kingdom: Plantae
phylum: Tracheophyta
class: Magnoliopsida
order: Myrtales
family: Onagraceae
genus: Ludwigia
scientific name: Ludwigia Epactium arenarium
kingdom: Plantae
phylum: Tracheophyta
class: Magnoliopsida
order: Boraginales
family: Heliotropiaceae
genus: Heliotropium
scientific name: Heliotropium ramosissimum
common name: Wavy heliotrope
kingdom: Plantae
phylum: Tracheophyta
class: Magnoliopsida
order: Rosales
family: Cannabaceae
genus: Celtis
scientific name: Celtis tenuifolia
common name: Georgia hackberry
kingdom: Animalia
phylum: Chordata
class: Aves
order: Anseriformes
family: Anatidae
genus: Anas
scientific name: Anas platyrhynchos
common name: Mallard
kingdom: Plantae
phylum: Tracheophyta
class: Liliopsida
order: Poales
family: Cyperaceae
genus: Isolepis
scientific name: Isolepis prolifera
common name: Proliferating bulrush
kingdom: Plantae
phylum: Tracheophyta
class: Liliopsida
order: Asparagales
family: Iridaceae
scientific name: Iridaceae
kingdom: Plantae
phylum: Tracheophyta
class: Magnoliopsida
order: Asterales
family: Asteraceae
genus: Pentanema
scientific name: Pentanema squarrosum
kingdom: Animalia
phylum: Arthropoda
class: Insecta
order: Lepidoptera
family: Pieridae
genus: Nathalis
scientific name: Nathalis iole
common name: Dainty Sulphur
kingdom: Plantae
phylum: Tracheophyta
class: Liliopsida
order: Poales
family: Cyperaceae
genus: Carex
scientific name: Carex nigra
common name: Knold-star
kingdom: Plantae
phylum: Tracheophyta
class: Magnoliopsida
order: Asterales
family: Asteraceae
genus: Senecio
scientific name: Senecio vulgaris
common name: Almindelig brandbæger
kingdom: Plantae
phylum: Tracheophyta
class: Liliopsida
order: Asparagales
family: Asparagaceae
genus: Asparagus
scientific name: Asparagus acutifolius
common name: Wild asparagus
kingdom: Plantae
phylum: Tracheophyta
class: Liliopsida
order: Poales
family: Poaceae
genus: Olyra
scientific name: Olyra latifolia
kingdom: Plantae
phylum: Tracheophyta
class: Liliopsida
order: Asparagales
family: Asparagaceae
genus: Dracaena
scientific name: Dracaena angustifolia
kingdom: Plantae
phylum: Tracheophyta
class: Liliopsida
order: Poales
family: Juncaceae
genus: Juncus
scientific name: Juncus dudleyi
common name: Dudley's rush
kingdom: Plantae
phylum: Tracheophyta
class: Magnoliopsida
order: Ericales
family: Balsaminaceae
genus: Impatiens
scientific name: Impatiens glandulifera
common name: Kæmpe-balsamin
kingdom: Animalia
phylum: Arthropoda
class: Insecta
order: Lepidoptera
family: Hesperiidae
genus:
----------
* **Direction**: Express every line of the items above as a Markdown table with the columns Row and Line, numbering the rows in order and leaving out any blank lines.

* **Result of the exercise**:
| Row | Line |
|---|---|
| 1 | kingdom: Plantae |
| 2 | phylum: Tracheophyta |
| 3 | class: Magnoliopsida |
| 4 | order: Myrtales |
| 5 | family: Onagraceae |
| 6 | genus: Ludwigia |
| 7 | scientific name: Ludwigia Epactium arenarium |
| 8 | kingdom: Plantae |
| 9 | phylum: Tracheophyta |
| 10 | class: Magnoliopsida |
| 11 | order: Boraginales |
| 12 | family: Heliotropiaceae |
| 13 | genus: Heliotropium |
| 14 | scientific name: Heliotropium ramosissimum |
| 15 | common name: Wavy heliotrope |
| 16 | kingdom: Plantae |
| 17 | phylum: Tracheophyta |
| 18 | class: Magnoliopsida |
| 19 | order: Rosales |
| 20 | family: Cannabaceae |
| 21 | genus: Celtis |
| 22 | scientific name: Celtis tenuifolia |
| 23 | common name: Georgia hackberry |
| 24 | kingdom: Animalia |
| 25 | phylum: Chordata |
| 26 | class: Aves |
| 27 | order: Anseriformes |
| 28 | family: Anatidae |
| 29 | genus: Anas |
| 30 | scientific name: Anas platyrhynchos |
| 31 | common name: Mallard |
| 32 | kingdom: Plantae |
| 33 | phylum: Tracheophyta |
| 34 | class: Liliopsida |
| 35 | order: Poales |
| 36 | family: Cyperaceae |
| 37 | genus: Isolepis |
| 38 | scientific name: Isolepis prolifera |
| 39 | common name: Proliferating bulrush |
| 40 | kingdom: Plantae |
| 41 | phylum: Tracheophyta |
| 42 | class: Liliopsida |
| 43 | order: Asparagales |
| 44 | family: Iridaceae |
| 45 | scientific name: Iridaceae |
| 46 | kingdom: Plantae |
| 47 | phylum: Tracheophyta |
| 48 | class: Magnoliopsida |
| 49 | order: Asterales |
| 50 | family: Asteraceae |
| 51 | genus: Pentanema |
| 52 | scientific name: Pentanema squarrosum |
| 53 | kingdom: Animalia |
| 54 | phylum: Arthropoda |
| 55 | class: Insecta |
| 56 | order: Lepidoptera |
| 57 | family: Pieridae |
| 58 | genus: Nathalis |
| 59 | scientific name: Nathalis iole |
| 60 | common name: Dainty Sulphur |
| 61 | kingdom: Plantae |
| 62 | phylum: Tracheophyta |
| 63 | class: Liliopsida |
| 64 | order: Poales |
| 65 | family: Cyperaceae |
| 66 | genus: Carex |
| 67 | scientific name: Carex nigra |
| 68 | common name: Knold-star |
| 69 | kingdom: Plantae |
| 70 | phylum: Tracheophyta |
| 71 | class: Magnoliopsida |
| 72 | order: Asterales |
| 73 | family: Asteraceae |
| 74 | genus: Senecio |
| 75 | scientific name: Senecio vulgaris |
| 76 | common name: Almindelig brandbæger |
| 77 | kingdom: Plantae |
| 78 | phylum: Tracheophyta |
| 79 | class: Liliopsida |
| 80 | order: Asparagales |
| 81 | family: Asparagaceae |
| 82 | genus: Asparagus |
| 83 | scientific name: Asparagus acutifolius |
| 84 | common name: Wild asparagus |
| 85 | kingdom: Plantae |
| 86 | phylum: Tracheophyta |
| 87 | class: Liliopsida |
| 88 | order: Poales |
| 89 | family: Poaceae |
| 90 | genus: Olyra |
| 91 | scientific name: Olyra latifolia |
| 92 | kingdom: Plantae |
| 93 | phylum: Tracheophyta |
| 94 | class: Liliopsida |
| 95 | order: Asparagales |
| 96 | family: Asparagaceae |
| 97 | genus: Dracaena |
| 98 | scientific name: Dracaena angustifolia |
| 99 | kingdom: Plantae |
| 100 | phylum: Tracheophyta |
| 101 | class: Liliopsida |
| 102 | order: Poales |
| 103 | family: Juncaceae |
| 104 | genus: Juncus |
| 105 | scientific name: Juncus dudleyi |
| 106 | common name: Dudley's rush |
| 107 | kingdom: Plantae |
| 108 | phylum: Tracheophyta |
| 109 | class: Magnoliopsida |
| 110 | order: Ericales |
| 111 | family: Balsaminaceae |
| 112 | genus: Impatiens |
| 113 | scientific name: Impatiens glandulifera |
| 114 | common name: Kæmpe-balsamin |
| 115 | kingdom: Animalia |
| 116 | phylum: Arthropoda |
| 117 | class: Insecta |
| 118 | order: Lepidoptera |
| 119 | family: Hesperiidae |
| 120 | genus: |